REQUIREMENT. Pick every line out of the entries below that holds the string "Salesiana", and report them.

Records from a dataset
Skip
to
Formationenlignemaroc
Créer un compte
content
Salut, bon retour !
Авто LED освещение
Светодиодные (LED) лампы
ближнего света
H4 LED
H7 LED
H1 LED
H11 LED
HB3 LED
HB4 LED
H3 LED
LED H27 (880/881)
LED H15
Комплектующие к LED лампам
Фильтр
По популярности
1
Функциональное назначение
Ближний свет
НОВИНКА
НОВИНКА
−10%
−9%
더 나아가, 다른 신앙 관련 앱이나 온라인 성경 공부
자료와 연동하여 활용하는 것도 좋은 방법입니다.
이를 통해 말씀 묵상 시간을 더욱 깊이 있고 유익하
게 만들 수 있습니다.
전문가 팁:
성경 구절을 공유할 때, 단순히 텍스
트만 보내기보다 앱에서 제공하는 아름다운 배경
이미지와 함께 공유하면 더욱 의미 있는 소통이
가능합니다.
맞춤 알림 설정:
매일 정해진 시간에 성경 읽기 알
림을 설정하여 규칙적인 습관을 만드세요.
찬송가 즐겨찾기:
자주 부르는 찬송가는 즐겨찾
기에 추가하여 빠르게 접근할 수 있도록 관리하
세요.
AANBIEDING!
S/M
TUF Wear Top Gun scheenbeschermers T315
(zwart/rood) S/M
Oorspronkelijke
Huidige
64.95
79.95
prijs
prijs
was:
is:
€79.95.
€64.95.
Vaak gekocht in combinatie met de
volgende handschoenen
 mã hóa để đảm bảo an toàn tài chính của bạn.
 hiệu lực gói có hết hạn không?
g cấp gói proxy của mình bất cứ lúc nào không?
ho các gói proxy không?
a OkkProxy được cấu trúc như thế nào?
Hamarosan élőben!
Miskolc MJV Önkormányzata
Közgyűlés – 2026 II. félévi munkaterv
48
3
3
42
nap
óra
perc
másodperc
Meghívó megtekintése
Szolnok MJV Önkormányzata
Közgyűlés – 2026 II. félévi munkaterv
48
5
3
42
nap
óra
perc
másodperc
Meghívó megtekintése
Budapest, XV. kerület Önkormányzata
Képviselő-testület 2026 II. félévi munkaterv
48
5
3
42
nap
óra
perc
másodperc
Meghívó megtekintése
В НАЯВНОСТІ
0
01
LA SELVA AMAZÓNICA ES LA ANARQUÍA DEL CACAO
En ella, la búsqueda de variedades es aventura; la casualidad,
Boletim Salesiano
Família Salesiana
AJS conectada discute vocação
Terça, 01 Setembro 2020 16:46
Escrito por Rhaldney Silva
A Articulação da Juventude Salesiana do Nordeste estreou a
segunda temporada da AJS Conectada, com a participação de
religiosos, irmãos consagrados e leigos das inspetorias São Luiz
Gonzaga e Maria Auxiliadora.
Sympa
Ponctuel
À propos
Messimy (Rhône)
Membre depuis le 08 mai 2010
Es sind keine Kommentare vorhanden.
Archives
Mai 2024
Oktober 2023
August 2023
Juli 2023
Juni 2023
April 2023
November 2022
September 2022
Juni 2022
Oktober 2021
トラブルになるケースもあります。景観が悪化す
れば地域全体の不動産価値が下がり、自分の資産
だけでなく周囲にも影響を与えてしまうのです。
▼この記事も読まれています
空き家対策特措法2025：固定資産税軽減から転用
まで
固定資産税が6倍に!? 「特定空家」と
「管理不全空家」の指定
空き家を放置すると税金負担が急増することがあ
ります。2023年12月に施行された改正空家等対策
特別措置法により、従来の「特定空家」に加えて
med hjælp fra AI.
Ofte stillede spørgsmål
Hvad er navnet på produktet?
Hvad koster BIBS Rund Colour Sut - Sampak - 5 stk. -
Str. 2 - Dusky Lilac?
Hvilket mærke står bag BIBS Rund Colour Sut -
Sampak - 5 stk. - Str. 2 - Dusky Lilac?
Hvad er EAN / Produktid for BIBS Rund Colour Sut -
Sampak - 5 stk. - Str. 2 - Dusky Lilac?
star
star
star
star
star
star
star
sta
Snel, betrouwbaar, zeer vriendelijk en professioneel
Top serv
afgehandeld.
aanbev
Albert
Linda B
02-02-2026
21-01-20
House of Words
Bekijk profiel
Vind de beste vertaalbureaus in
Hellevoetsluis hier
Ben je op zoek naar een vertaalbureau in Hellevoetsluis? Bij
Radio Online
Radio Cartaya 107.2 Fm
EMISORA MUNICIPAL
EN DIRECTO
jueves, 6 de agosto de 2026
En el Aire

SOLUTION TO THIS EXERCISE.
Família Salesiana
A Articulação da Juventude Salesiana do Nordeste estreou a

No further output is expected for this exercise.